Having won first place in the Community-Based Poster Competition at Mississippi IDeA/EPSCoR Conference 2022 in late July, we interviewed Mississippi INBRE Service Scholar (MISS) Jaylen Sandifer about his summer research experience. A Jackson, Miss. native, Sandifer is a 22-year-old biology pre-medicine and music dual major at Jackson State University. He spent his summer working at the Open Arms Healthcare Center in Jackson, a clinic operated by our partners at My Brother’s Keeper, Inc. (MBK). While there, Sandifer conducted research with the MISS program through several outreach events. Drawing from his experiences at the clinic and his research, his presentation was titled “Understanding Disparities in Healthcare for Transgender People in Jackson, Mississippi.” 

  • Why did you choose the MISS program? 
    • Sandifer: “I chose the Mississippi INBRE Service Scholars Program due to its emphasis on Public Health and it represented an opportunity to conduct impactful research. I love Mississippi and understand our state faces unique and complex health challenges. My initial motivation for pursuing this program stems from the fact heart disease is the top killer in Mississippi and because of the high chronic disease prevalence in African Americans. The program greatly expanded my scope of pressing health issues and their effect on the world. I have committed myself to improving the South’s poor health status. My goal is to obtain an MD/MPH in pursuit of a career in lessening health disparities in vulnerable populations. I sought a summer experience that would challenge my mind, provide valuable public health content, clinical experiences, and explore my passion for helping others. MISS fit the mold perfectly.”

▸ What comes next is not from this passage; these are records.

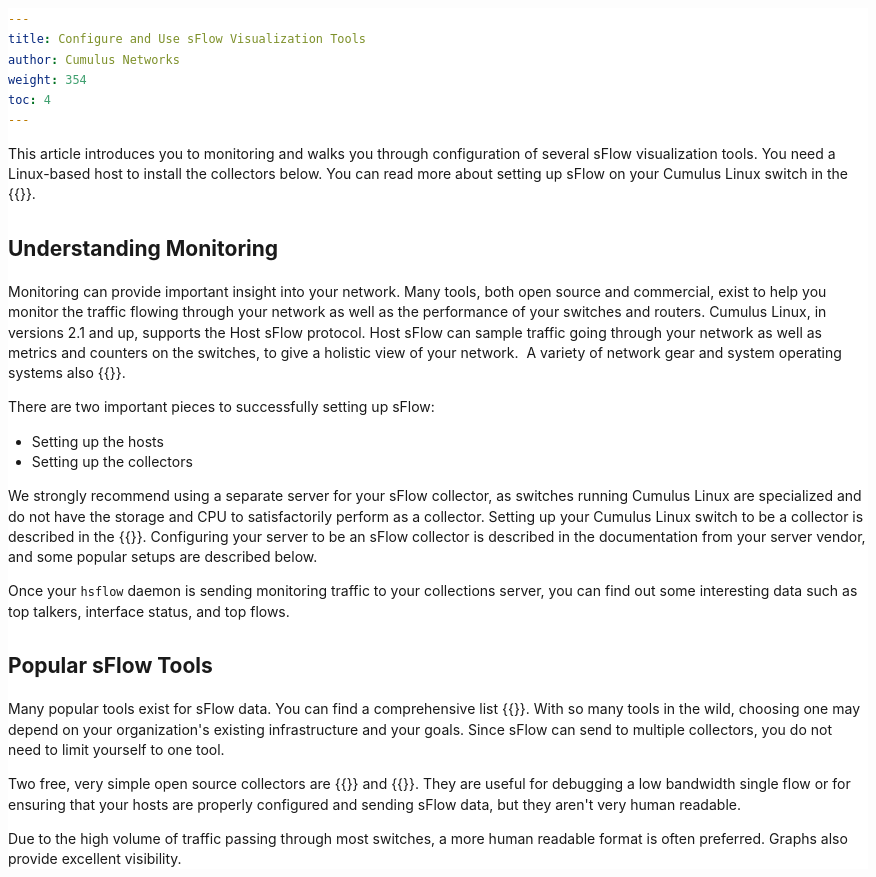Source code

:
 ```yaml
---
title: Configure and Use sFlow Visualization Tools
author: Cumulus Networks
weight: 354
toc: 4
---
```


This article introduces you to monitoring and walks you through configuration of several sFlow visualization tools. You need a Linux-based host to install the collectors below. You can read more about setting up sFlow on your Cumulus Linux switch in the {{<exlink url="https://docs.cumulusnetworks.com/cumulus-linux/Monitoring-and-Troubleshooting/Network-Troubleshooting/Monitoring-System-Statistics-and-Network-Traffic-with-sFlow/" text="user guide">}}.

## Understanding Monitoring

Monitoring can provide important insight into your network. Many tools, both open source and commercial, exist to help you monitor the traffic flowing through your network as well as the performance of your switches and routers. Cumulus Linux, in versions 2.1 and up, supports the Host sFlow protocol. Host sFlow can sample traffic going through your network as well as metrics and counters on the switches, to give a holistic view of your network.  A variety of network gear and system operating systems also {{<exlink url="http://www.sflow.org/products/network.php" text="support sFlow">}}.

There are two important pieces to successfully setting up sFlow:

- Setting up the hosts
- Setting up the collectors

We strongly recommend using a separate server for your sFlow collector, as switches running Cumulus Linux are specialized and do not have the storage and CPU to satisfactorily perform as a collector. Setting up your Cumulus Linux switch to be a collector is described in the {{<exlink url="https://docs.cumulusnetworks.com/cumulus-linux/Monitoring-and-Troubleshooting/Network-Troubleshooting/Monitoring-System-Statistics-and-Network-Traffic-with-sFlow/" text="user guide">}}. Configuring your server to be an sFlow collector is described in the documentation from your server vendor, and some popular setups are described below.

Once your `hsflow` daemon is sending monitoring traffic to your collections server, you can find out some interesting data such as top talkers, interface status, and top flows.

## Popular sFlow Tools

Many popular tools exist for sFlow data. You can find a comprehensive list {{<exlink url="http://www.sflow.org/products/collectors.php" text="here">}}. With so many tools in the wild, choosing one may depend on your organization's existing infrastructure and your goals. Since sFlow can send to multiple collectors, you do not need to limit yourself to one tool.

Two free, very simple open source collectors are {{<exlink url="https://www.wireshark.org/" text="Wireshark">}} and {{<exlink url="http://www.inmon.com/technology/sflowTools.php" text="sflowtool">}}. They are useful for debugging a low bandwidth single flow or for ensuring that your hosts are properly configured and sending sFlow data, but they aren't very human readable.  

Due to the high volume of traffic passing through most switches, a more human readable format is often preferred. Graphs also provide excellent visibility.
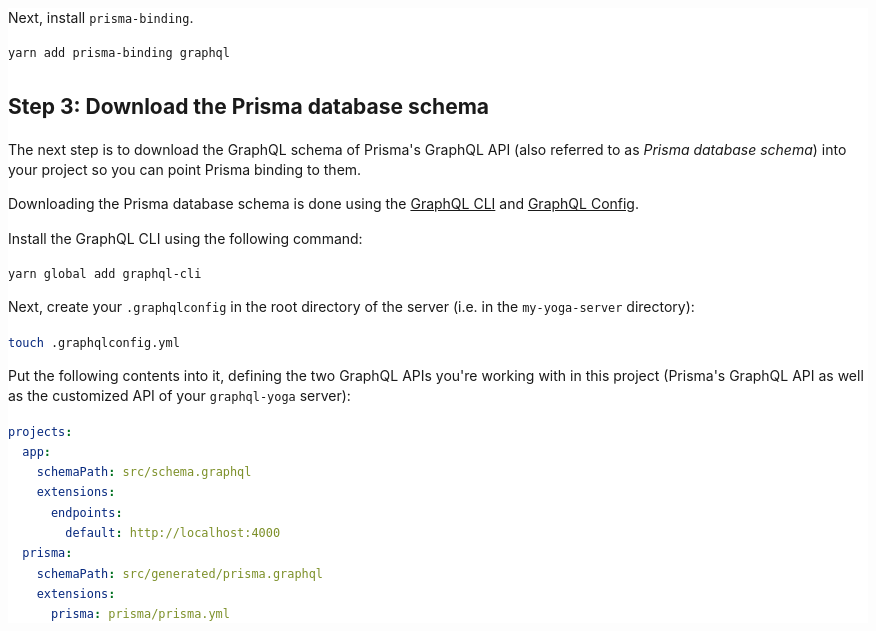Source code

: <Instruction>

Next, install `prisma-binding`.

```sh
yarn add prisma-binding graphql
```

</Instruction>

## Step 3: Download the Prisma database schema

The next step is to download the GraphQL schema of Prisma's GraphQL API (also referred to as _Prisma database schema_) into your project so you can point Prisma binding to them.

Downloading the Prisma database schema is done using the [GraphQL CLI](https://oss.prisma.io/content/GraphQL-CLI/01-Overview.html) and [GraphQL Config](https://oss.prisma.io/content/GraphQL-Config/Overview.html).

<Instruction>

Install the GraphQL CLI using the following command:

```sh
yarn global add graphql-cli
```

</Instruction>

<Instruction>

Next, create your `.graphqlconfig` in the root directory of the server (i.e. in the `my-yoga-server` directory):

```sh
touch .graphqlconfig.yml
```

</Instruction>

<Instruction>

Put the following contents into it, defining the two GraphQL APIs you're working with in this project (Prisma's GraphQL API as well as the customized API of your `graphql-yoga` server):

```yml
projects:
  app:
    schemaPath: src/schema.graphql
    extensions:
      endpoints:
        default: http://localhost:4000
  prisma:
    schemaPath: src/generated/prisma.graphql
    extensions:
      prisma: prisma/prisma.yml
```

</Instruction>
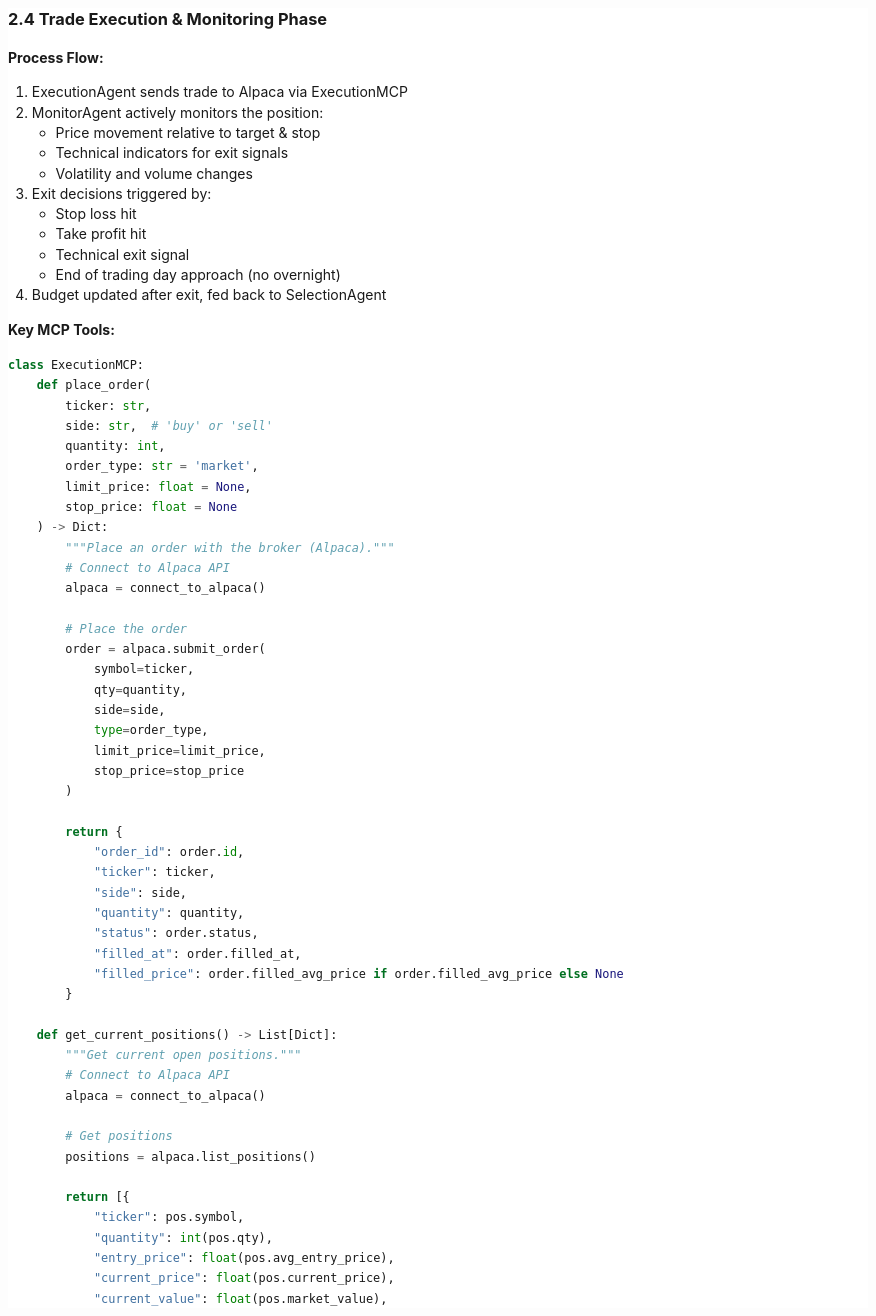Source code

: ### 2.4 Trade Execution & Monitoring Phase

**Process Flow:**
1. ExecutionAgent sends trade to Alpaca via ExecutionMCP
2. MonitorAgent actively monitors the position:
   - Price movement relative to target & stop
   - Technical indicators for exit signals
   - Volatility and volume changes
3. Exit decisions triggered by:
   - Stop loss hit
   - Take profit hit
   - Technical exit signal
   - End of trading day approach (no overnight)
4. Budget updated after exit, fed back to SelectionAgent

**Key MCP Tools:**
```python
class ExecutionMCP:
    def place_order(
        ticker: str,
        side: str,  # 'buy' or 'sell'
        quantity: int,
        order_type: str = 'market',
        limit_price: float = None,
        stop_price: float = None
    ) -> Dict:
        """Place an order with the broker (Alpaca)."""
        # Connect to Alpaca API
        alpaca = connect_to_alpaca()
        
        # Place the order
        order = alpaca.submit_order(
            symbol=ticker,
            qty=quantity,
            side=side,
            type=order_type,
            limit_price=limit_price,
            stop_price=stop_price
        )
        
        return {
            "order_id": order.id,
            "ticker": ticker,
            "side": side,
            "quantity": quantity,
            "status": order.status,
            "filled_at": order.filled_at,
            "filled_price": order.filled_avg_price if order.filled_avg_price else None
        }
        
    def get_current_positions() -> List[Dict]:
        """Get current open positions."""
        # Connect to Alpaca API
        alpaca = connect_to_alpaca()
        
        # Get positions
        positions = alpaca.list_positions()
        
        return [{
            "ticker": pos.symbol,
            "quantity": int(pos.qty),
            "entry_price": float(pos.avg_entry_price),
            "current_price": float(pos.current_price),
            "current_value": float(pos.market_value),
```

  • What skills have you gained from participating in the program and how do they factor into your future career? 
    • Sandifer: “I gained a variety of skills through the clinical and research experiences. During the program, we participated in weekly debates that improved my public speaking skills. I received CPR certification and improved my patient interaction skills while shadowing at the clinic.”
  • What was it like to work in a real-world clinic setting? Thoughts about the experience? 
    • Sandifer: “As an aspiring physician, I was glad to be placed at the Open Arms Healthcare Center. Through shadowing the providers, pharmacist and staff, I gained a deeper insight into the daily operations of a clinic and the importance of an inclusive and diverse clinical team. The experience also opened my eyes to the realities of LGBTQ+ and HIV-positive patients concerning healthcare. It was an invaluable experience seeing culturally competent healthcare workers, and I think it will serve to make me a better physician in my future career.”
  • Congratulations on winning first place in the Community-Based Poster Competition at Mississippi IDeA/EPSCoR Conference 2022! How did it feel to see all your hard work come to fruition in such a big way? 
    • Sandifer: “Thank you! It was wonderful to see my research be acknowledged with a first-place win. Transgender and gender non-conforming individuals face increased barriers in healthcare access and discrimination. Having the opportunity to shine a light on this often-overlooked group of people is important to me. I am extremely proud of my research’s ability to create dialogue and push the conversation forward in this way.”
  • Do you have any advice for students considering applying for next year’s program? 
    • Sandifer: “The top advice I will give students is to be your authentic self and allow curiosity to lead your research. You will receive an immense amount of valuable information and networking opportunities from the program. Take advantage of every opportunity and ask questions.”
  • Favorite memory from this summer? 
    • Sandifer: “My favorite memory from this summer was our last fun day at the bowling alley. It was great seeing everyone together one last time. I developed new friendships and had many awesome mentors during the program. It was bitter-sweet leaving everyone, however I am excited to see the unique ways my peers will impact the world.”
  • Where do you see yourself in 10 years? 
    • Sandifer: “In 10 years, I see myself continuing the work I am doing now- exploring my passion for the arts and sciences. I envision myself as a leader in medicine and public health, while continuing to conduct impactful patient-centered research. I seek to be the passionate physician and role model that patients can see themselves reflected in.”

Passionate, curious, and bright- Sandifer is a role model for all undergraduate researchers. We’d like to thank Sandifer for his participation in the interview, and we wish him the best of luck on his road to becoming a physician.